One trend is toward increased loads. Load capacity, along with fuel economy, will have a significant effect on the cost of delivering products to people, he said. He also foresees the need for even-quieter tires and shorter braking distances.
``Wider, lower aspect ratio tires are foreseen as a solution to the requirements for trucks and buses,'' he said. ``We also will see intelligent tire systems in trucks that will provide more information to the operator.''
Growth in global tire production is another trend that bears watching, according to Gingo. With production increasing so rapidly, raw materials supplies are critically low.
These shortages coupled with rising costs are forcing tire makers to explore alternative materials and polymers, both natural and petroleum based.
``The theme of future tire development will be conserving resources and using materials in the wisest manner possible,'' he said. ``Key performance enhancements will be in the areas of tire tread wear and fuel economy, without sacrificing wet traction.''
Natural rubber's place
Natural rubber, in particular, is of critical importance to tire manufacturers, Gingo said. It offers a unique combination of strength, durability, low-heat generation and adhesion that make it the polymer of choice in most tire components.

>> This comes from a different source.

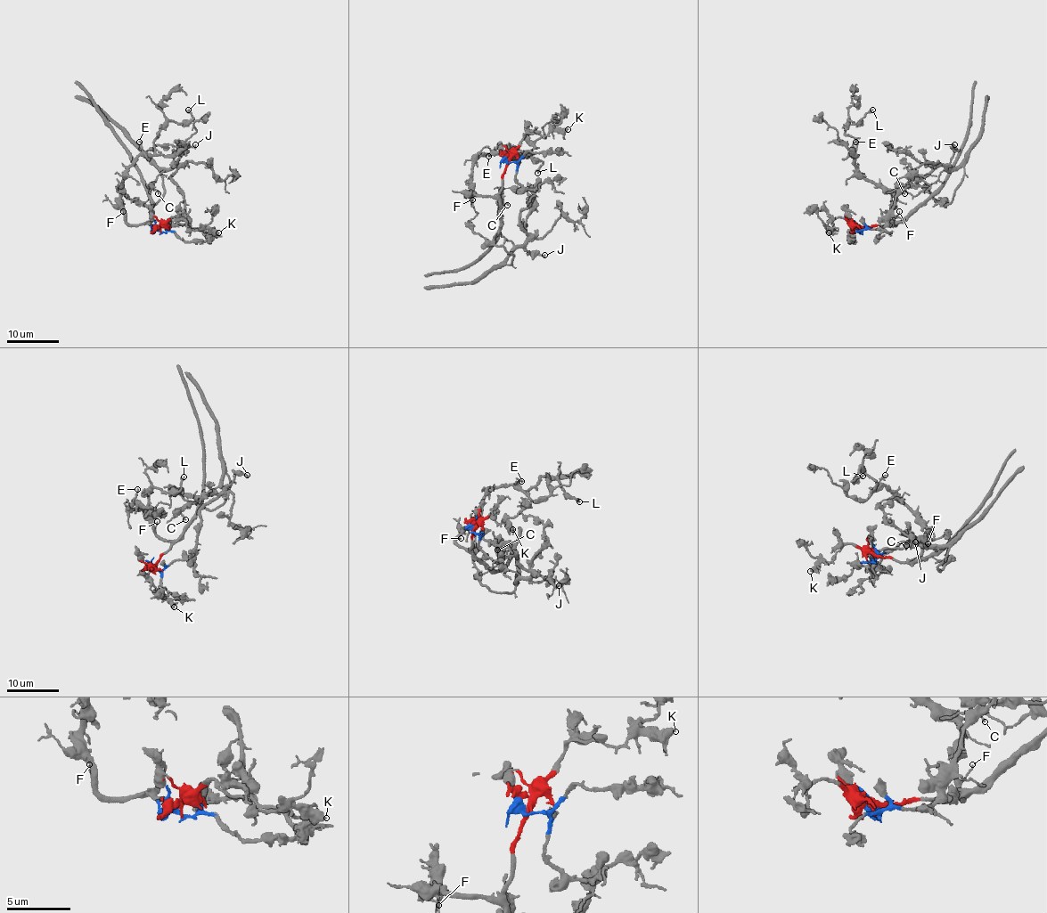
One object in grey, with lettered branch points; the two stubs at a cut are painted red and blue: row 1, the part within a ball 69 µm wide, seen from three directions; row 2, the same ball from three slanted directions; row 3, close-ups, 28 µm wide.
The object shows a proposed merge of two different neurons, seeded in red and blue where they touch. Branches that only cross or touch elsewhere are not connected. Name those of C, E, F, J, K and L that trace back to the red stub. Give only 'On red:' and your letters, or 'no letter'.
On red: E, F, K, L

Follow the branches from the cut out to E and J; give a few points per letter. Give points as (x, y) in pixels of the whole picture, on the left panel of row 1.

Ninety-nine percent of the world's NR comes from Hevea trees grown primarily in Southeast Asia. NR is used in nearly every rubber component in truck tires, making up 80 percent of overall polymer use, he said. In a typical passenger tire, NR makes up 27 percent of the total polymer used. Synthetic polymers are preferred in the tread area.
``Alternatives to natural rubber with better performance than today's options are needed in the immediate future, whether they are natural based or synthetic,'' Gingo said.
The guayule shrub and sunflower plants provide two alternatives for Hevea NR, he said. Scientists from Colorado State University and Ohio State University are working on genetically engineering these plants to produce latex of a higher quality and at much greater yields.
Gingo said that for a polymer to be interchangeable with NR, it must have a low glass transition temperature, rapid crystallization when strained, high green strength prior to vulcanization and hot tear strength.
``The closest natural rubber substitute we have today is synthetic polyisoprene,'' he said. ``It can crystallize when stretched, but not as rapidly as natural rubber.''
Nanotechnology, a technology dealing with tiny structures a billionth of a meter in size, is an area scientists are exploring in terms of tire development.
``There is a tremendous potential to reduce tire weight by replacing some high-density fillers with lower density organic nanoparticles,'' Gingo said.
The challenge will be to make these particles even smaller and more reinforcing in a cost-effective manner. In the future, despite the need for lighter weight tires and the need to conserve petroleum-based resources by using less rubber in a tire, customers will continue to demand increased performance, according to Gingo.
``The beauty of advance composites, is that weight reduction can be achieved with no loss in tire performance,'' he said.